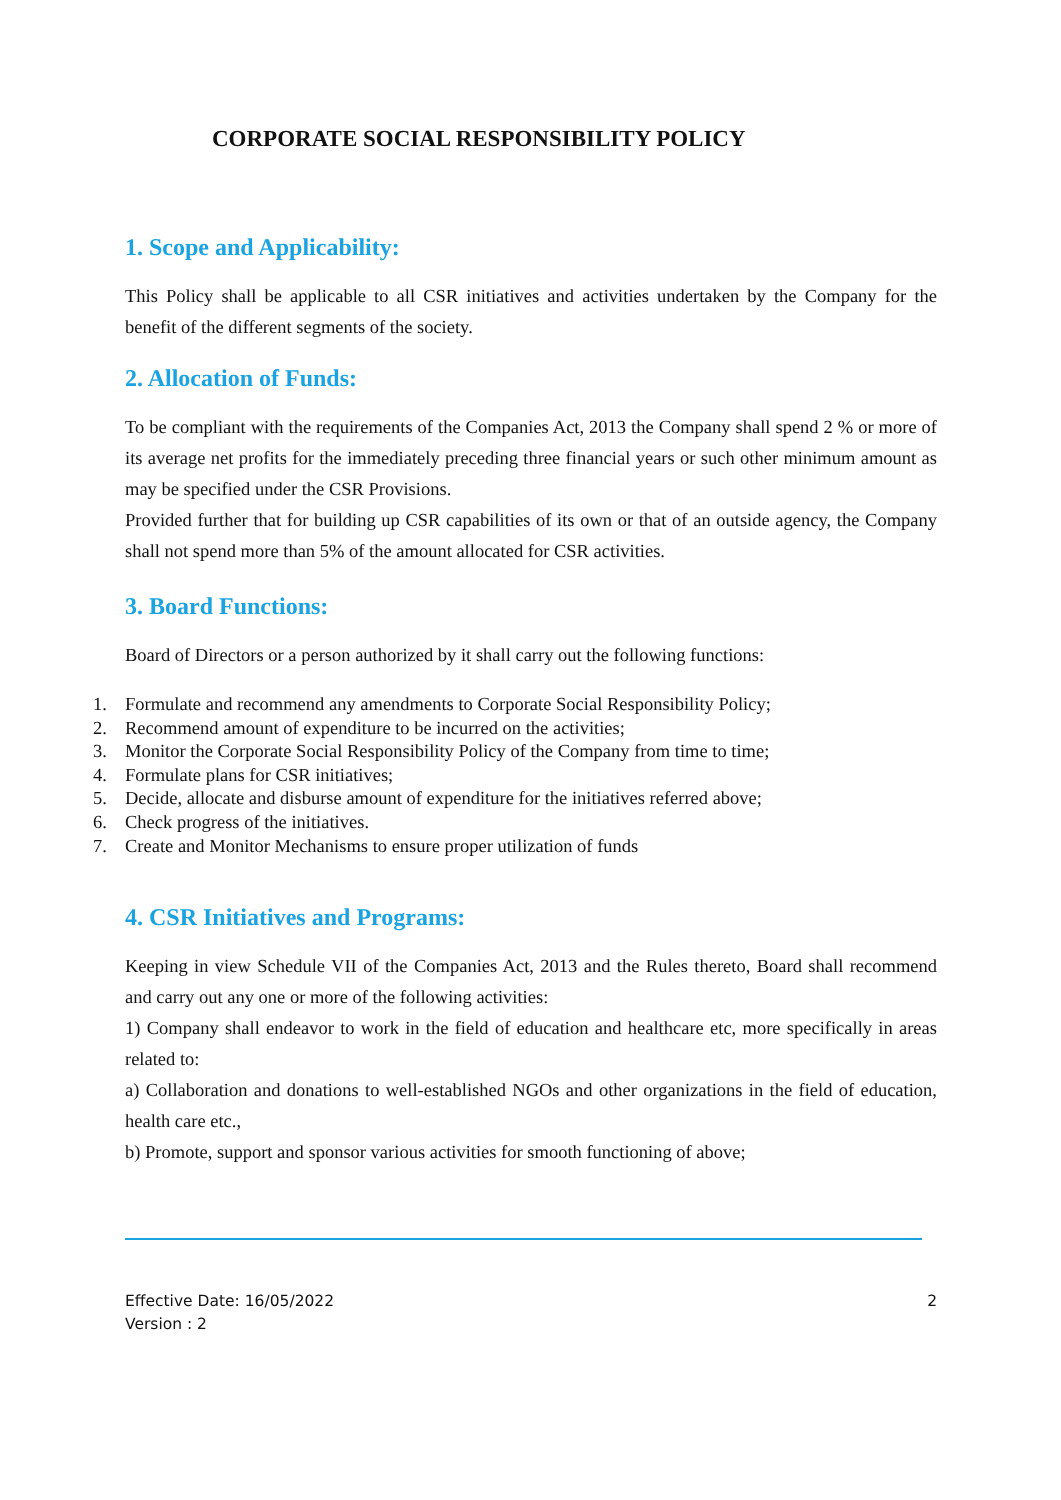CORPORATE SOCIAL RESPONSIBILITY POLICY
1. Scope and Applicability:
This Policy shall be applicable to all CSR initiatives and activities undertaken by the Company for the benefit of the different segments of the society.
2. Allocation of Funds:
To be compliant with the requirements of the Companies Act, 2013 the Company shall spend 2 % or more of its average net profits for the immediately preceding three financial years or such other minimum amount as may be specified under the CSR Provisions.
Provided further that for building up CSR capabilities of its own or that of an outside agency, the Company shall not spend more than 5% of the amount allocated for CSR activities.
3. Board Functions:
Board of Directors or a person authorized by it shall carry out the following functions:
1. Formulate and recommend any amendments to Corporate Social Responsibility Policy;
2. Recommend amount of expenditure to be incurred on the activities;
3. Monitor the Corporate Social Responsibility Policy of the Company from time to time;
4. Formulate plans for CSR initiatives;
5. Decide, allocate and disburse amount of expenditure for the initiatives referred above;
6. Check progress of the initiatives.
7. Create and Monitor Mechanisms to ensure proper utilization of funds
4. CSR Initiatives and Programs:
Keeping in view Schedule VII of the Companies Act, 2013 and the Rules thereto, Board shall recommend and carry out any one or more of the following activities:
1) Company shall endeavor to work in the field of education and healthcare etc, more specifically in areas related to:
a) Collaboration and donations to well-established NGOs and other organizations in the field of education, health care etc.,
b) Promote, support and sponsor various activities for smooth functioning of above;
Effective Date: 16/05/2022
Version : 2
2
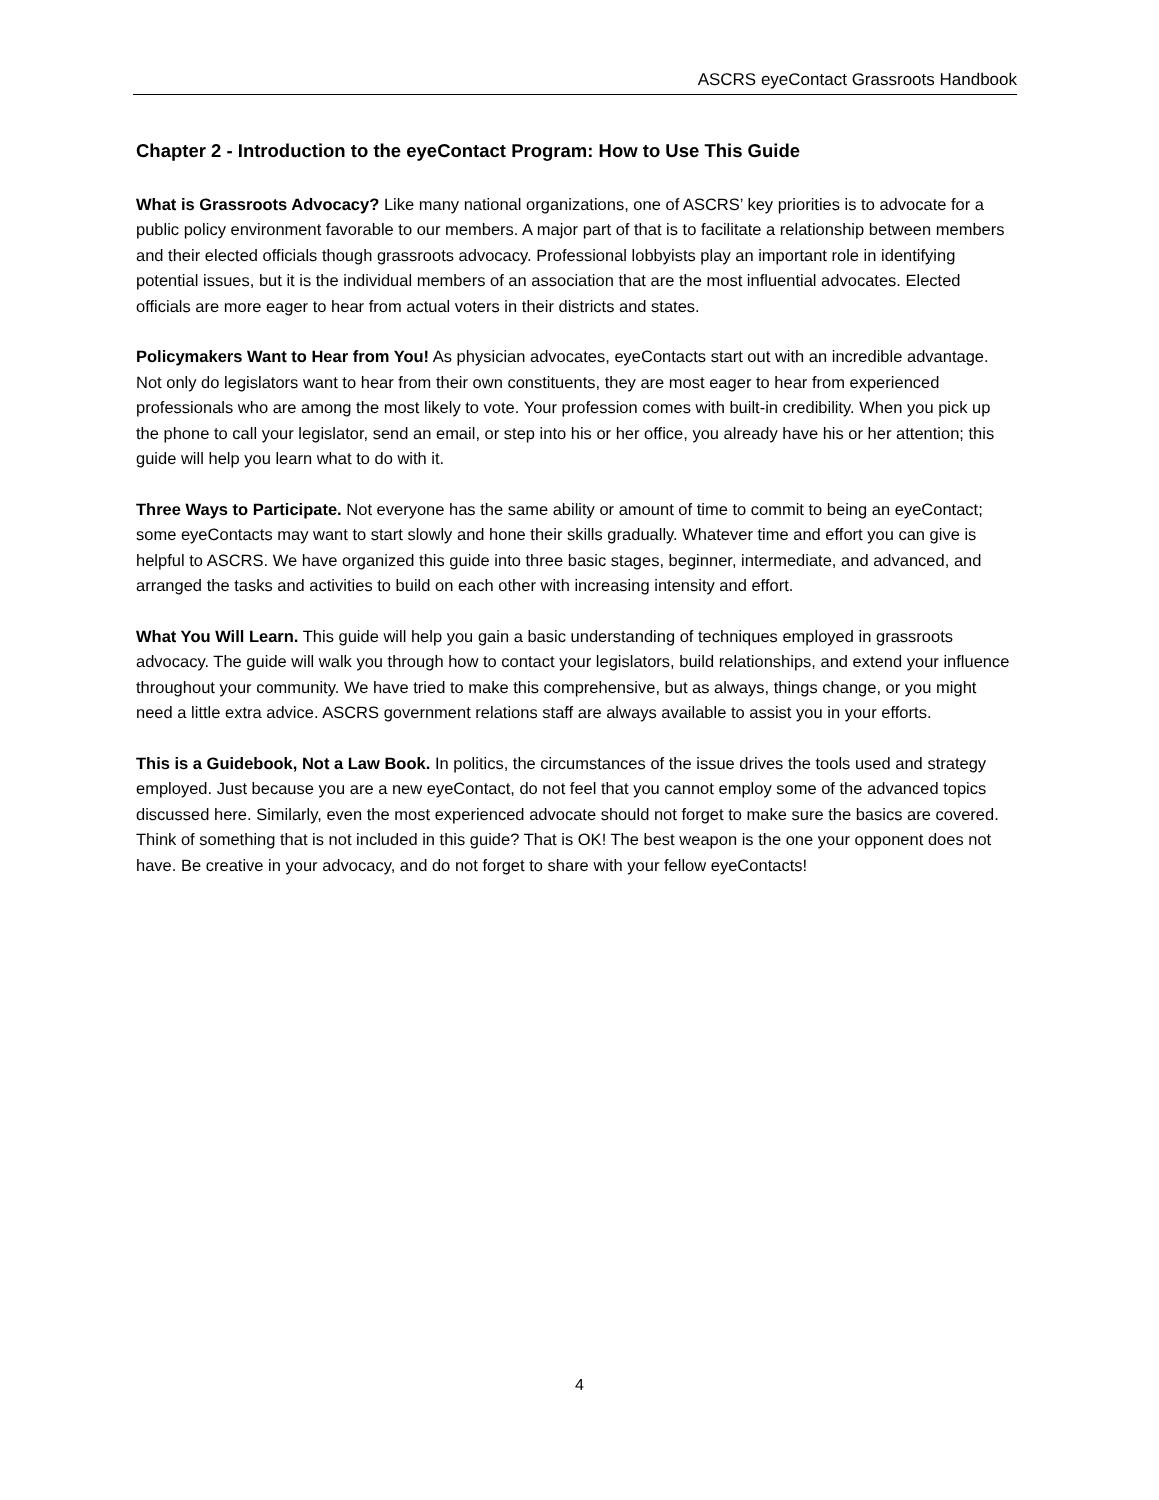ASCRS eyeContact Grassroots Handbook
Chapter 2 - Introduction to the eyeContact Program: How to Use This Guide
What is Grassroots Advocacy? Like many national organizations, one of ASCRS’ key priorities is to advocate for a public policy environment favorable to our members. A major part of that is to facilitate a relationship between members and their elected officials though grassroots advocacy. Professional lobbyists play an important role in identifying potential issues, but it is the individual members of an association that are the most influential advocates. Elected officials are more eager to hear from actual voters in their districts and states.
Policymakers Want to Hear from You! As physician advocates, eyeContacts start out with an incredible advantage. Not only do legislators want to hear from their own constituents, they are most eager to hear from experienced professionals who are among the most likely to vote. Your profession comes with built-in credibility. When you pick up the phone to call your legislator, send an email, or step into his or her office, you already have his or her attention; this guide will help you learn what to do with it.
Three Ways to Participate. Not everyone has the same ability or amount of time to commit to being an eyeContact; some eyeContacts may want to start slowly and hone their skills gradually. Whatever time and effort you can give is helpful to ASCRS. We have organized this guide into three basic stages, beginner, intermediate, and advanced, and arranged the tasks and activities to build on each other with increasing intensity and effort.
What You Will Learn. This guide will help you gain a basic understanding of techniques employed in grassroots advocacy. The guide will walk you through how to contact your legislators, build relationships, and extend your influence throughout your community. We have tried to make this comprehensive, but as always, things change, or you might need a little extra advice. ASCRS government relations staff are always available to assist you in your efforts.
This is a Guidebook, Not a Law Book. In politics, the circumstances of the issue drives the tools used and strategy employed. Just because you are a new eyeContact, do not feel that you cannot employ some of the advanced topics discussed here. Similarly, even the most experienced advocate should not forget to make sure the basics are covered. Think of something that is not included in this guide? That is OK! The best weapon is the one your opponent does not have. Be creative in your advocacy, and do not forget to share with your fellow eyeContacts!
4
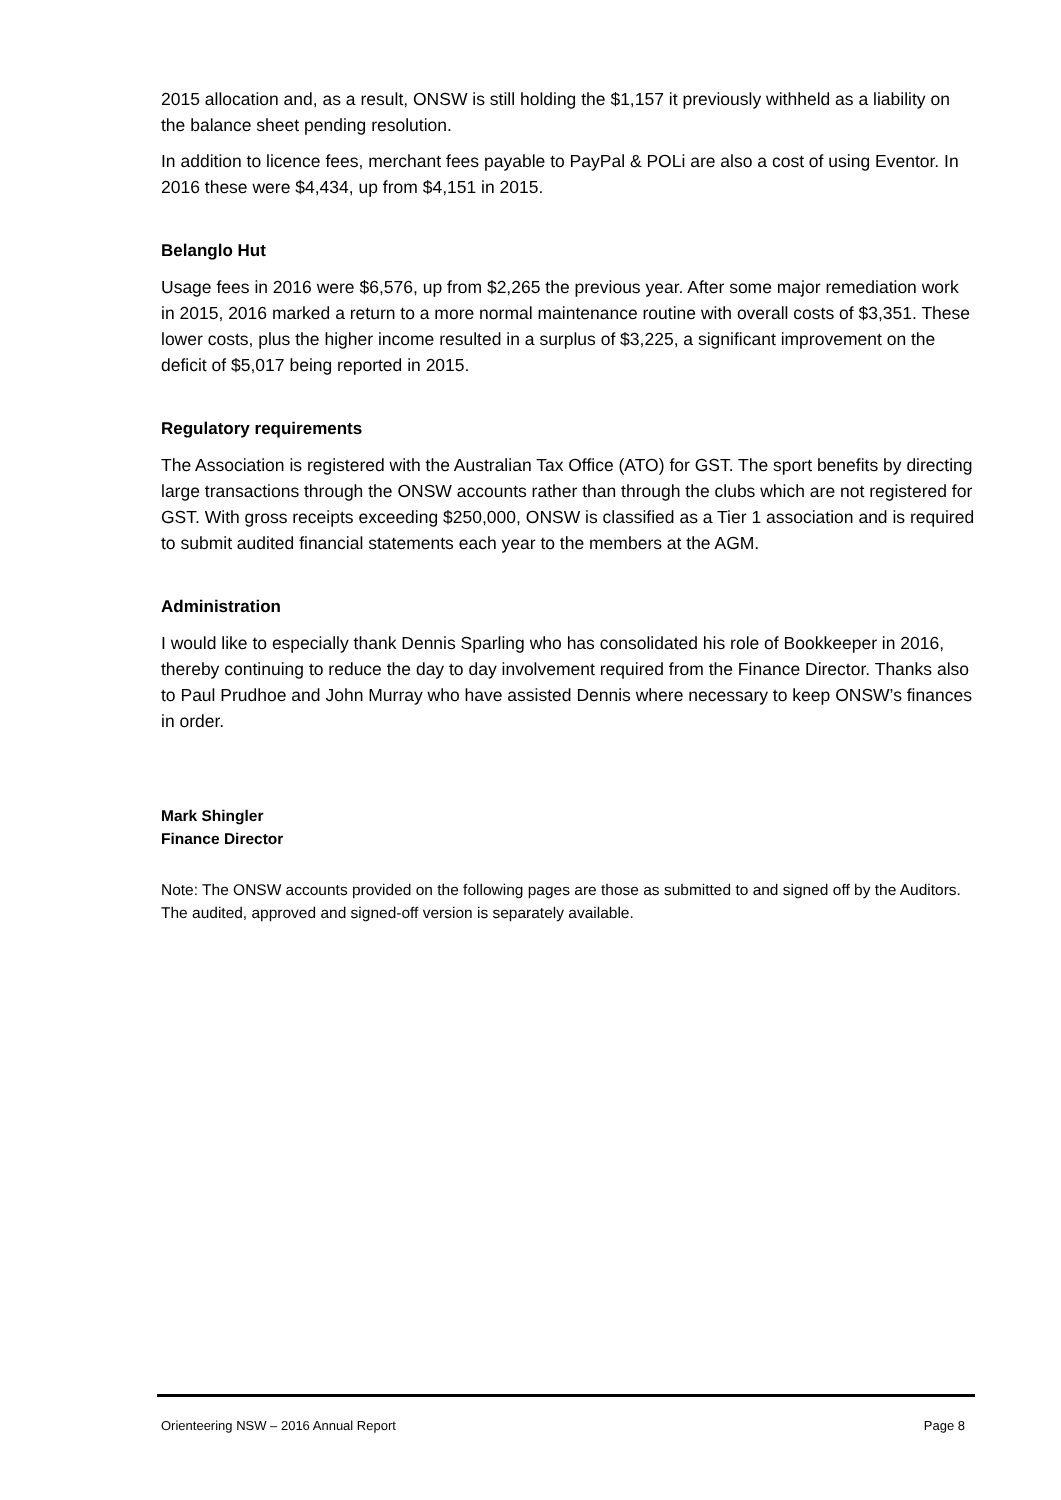2015 allocation and, as a result, ONSW is still holding the $1,157 it previously withheld as a liability on the balance sheet pending resolution.
In addition to licence fees, merchant fees payable to PayPal & POLi are also a cost of using Eventor. In 2016 these were $4,434, up from $4,151 in 2015.
Belanglo Hut
Usage fees in 2016 were $6,576, up from $2,265 the previous year. After some major remediation work in 2015, 2016 marked a return to a more normal maintenance routine with overall costs of $3,351. These lower costs, plus the higher income resulted in a surplus of $3,225, a significant improvement on the deficit of $5,017 being reported in 2015.
Regulatory requirements
The Association is registered with the Australian Tax Office (ATO) for GST. The sport benefits by directing large transactions through the ONSW accounts rather than through the clubs which are not registered for GST. With gross receipts exceeding $250,000, ONSW is classified as a Tier 1 association and is required to submit audited financial statements each year to the members at the AGM.
Administration
I would like to especially thank Dennis Sparling who has consolidated his role of Bookkeeper in 2016, thereby continuing to reduce the day to day involvement required from the Finance Director. Thanks also to Paul Prudhoe and John Murray who have assisted Dennis where necessary to keep ONSW’s finances in order.
Mark Shingler
Finance Director
Note: The ONSW accounts provided on the following pages are those as submitted to and signed off by the Auditors. The audited, approved and signed-off version is separately available.
Orienteering NSW – 2016 Annual Report Page 8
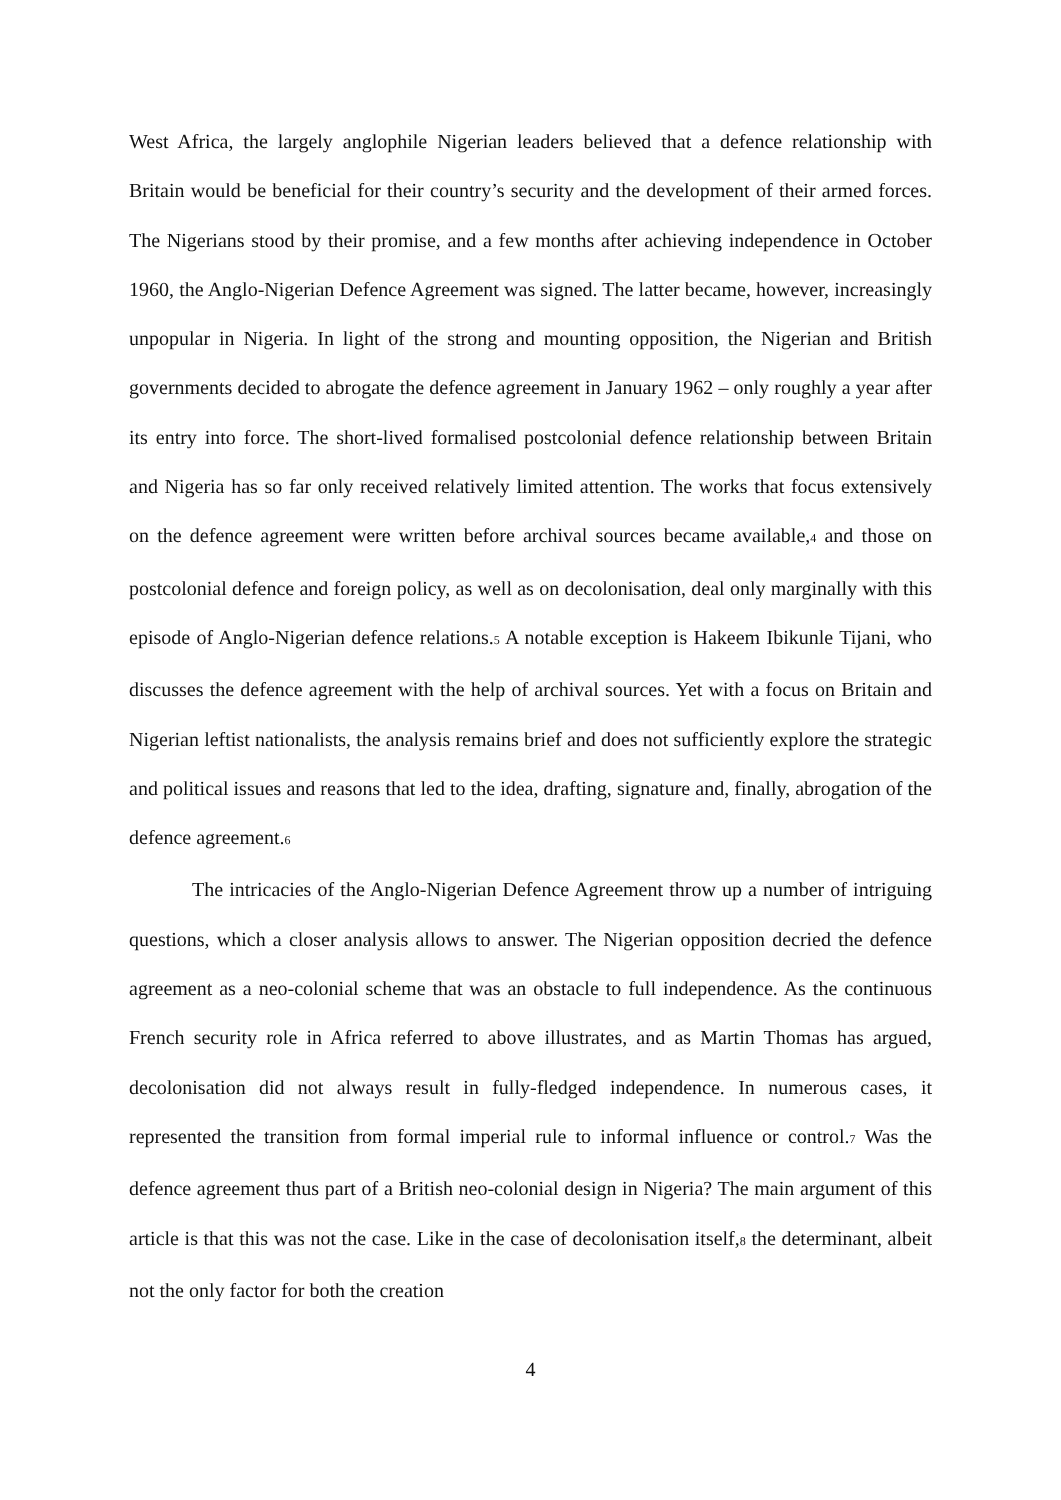West Africa, the largely anglophile Nigerian leaders believed that a defence relationship with Britain would be beneficial for their country’s security and the development of their armed forces. The Nigerians stood by their promise, and a few months after achieving independence in October 1960, the Anglo-Nigerian Defence Agreement was signed. The latter became, however, increasingly unpopular in Nigeria. In light of the strong and mounting opposition, the Nigerian and British governments decided to abrogate the defence agreement in January 1962 – only roughly a year after its entry into force. The short-lived formalised postcolonial defence relationship between Britain and Nigeria has so far only received relatively limited attention. The works that focus extensively on the defence agreement were written before archival sources became available,<sup>4</sup> and those on postcolonial defence and foreign policy, as well as on decolonisation, deal only marginally with this episode of Anglo-Nigerian defence relations.<sup>5</sup> A notable exception is Hakeem Ibikunle Tijani, who discusses the defence agreement with the help of archival sources. Yet with a focus on Britain and Nigerian leftist nationalists, the analysis remains brief and does not sufficiently explore the strategic and political issues and reasons that led to the idea, drafting, signature and, finally, abrogation of the defence agreement.<sup>6</sup>
The intricacies of the Anglo-Nigerian Defence Agreement throw up a number of intriguing questions, which a closer analysis allows to answer. The Nigerian opposition decried the defence agreement as a neo-colonial scheme that was an obstacle to full independence. As the continuous French security role in Africa referred to above illustrates, and as Martin Thomas has argued, decolonisation did not always result in fully-fledged independence. In numerous cases, it represented the transition from formal imperial rule to informal influence or control.<sup>7</sup> Was the defence agreement thus part of a British neo-colonial design in Nigeria? The main argument of this article is that this was not the case. Like in the case of decolonisation itself,<sup>8</sup> the determinant, albeit not the only factor for both the creation
4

Activity: Give an exact copy of the lines above from the line with "2. Recommend amount" up to and including the line with "4. Formulate plans for CSR initiatives;", and leave everything else out.

Exercise result:
2. Recommend amount of expenditure to be incurred on the activities;
3. Monitor the Corporate Social Responsibility Policy of the Company from time to time;
4. Formulate plans for CSR initiatives;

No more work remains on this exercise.